As the person responsible for scheduling the Brian Alters lecture on April 12, I sincerely apologize to the Jewish members of the campus community.

However, rather than being either inconsiderate or insensitive, I actually went out of my way to change the date to accommodate and respect the traditions of the Jewish community. Alters originally had suggested the date of April 13. After noting that this date was Passover on my calendar, I asked a Jewish friend whether I should avoid having the event on that Thursday night so that it would not conflict with Passover celebrations.

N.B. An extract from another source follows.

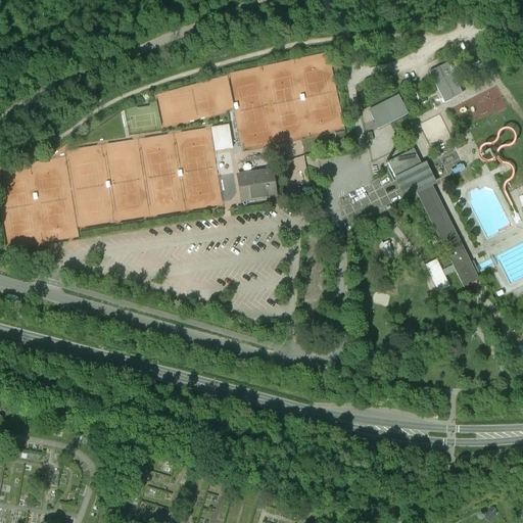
[(462,56),(468,67),(481,61),(475,49),(462,56)]
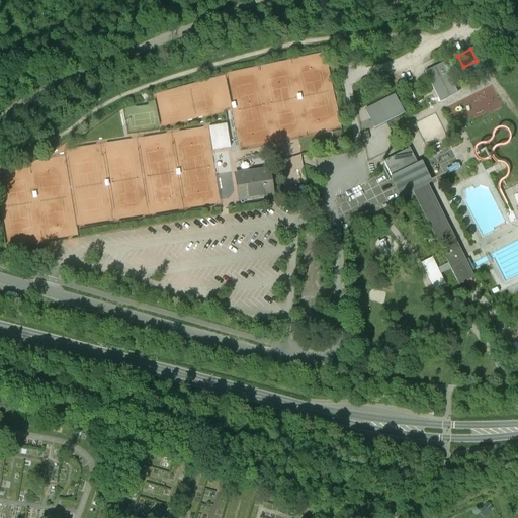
[(443,63),(425,72),(440,102),(458,93),(443,63)]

In response to his confirmation that the Seder would be celebrated on Thursday night, I moved the event to Wednesday, April 12. Clearly, I had not phrased my question correctly. I humbly ask the members of the Jewish faith to please forgive my error.

Don Lovett

Associate professor of biology

Rupublicans are self-congratulating

Though I’ve been verbally sparring with Matt Esposito for several years now – in the pages of The Signal and elsewhere – his absurdities never cease to amaze. In a letter from the April 12 issue of The Signal, Esposito claimed that “the College will continue to bring in busloads of communists and left-wing radicals every year, which cost hundreds more than Buchanan.”

Really? I wonder if we’ve been attending the same school for the last four years, or perhaps right-wing Esposito was sucked into a parallel dimension version of the College where a resurrected Karl Marx delivers endless, mandatory speeches in Kendall Hall – maybe his own personal hell.

I challenge him to produce the names of these left-wing radicals he asserts spoke here on his dime, but I suspect that he’s more right-wing bluster and less substance.

If this bit of falsification is exasperating – especially given Esposito’s plea that “people should still expect that the information presented in columns is true and factual” – I appreciate his honesty in the final analysis about the Buchanan event: “The College Republicans bring in one conservative speaker and we’re protested and slurred.”

Thanks for finally acknowledging the sad truth about the College Republicans (or the College Democrats for that matter) – they heartily congratulate themselves for putting on one event.

Moreover, he fails to acknowledge the work that the anti-Buchanan coalition expended in bringing pissed-off students to the event (we even handed out tickets which the Republicans couldn’t give away).

Many of the students who helped plan or demonstrated at the Buchanan event were from campus organizations who regularly bring speakers and sponsor events for the entire campus, while relying on little funding to do so.

The Republicans and Democrats are shamefully negligent in adding anything substantial to political discourse – on campus or otherwise – which Esposito, in a rare moment of forthrightness, all but admits.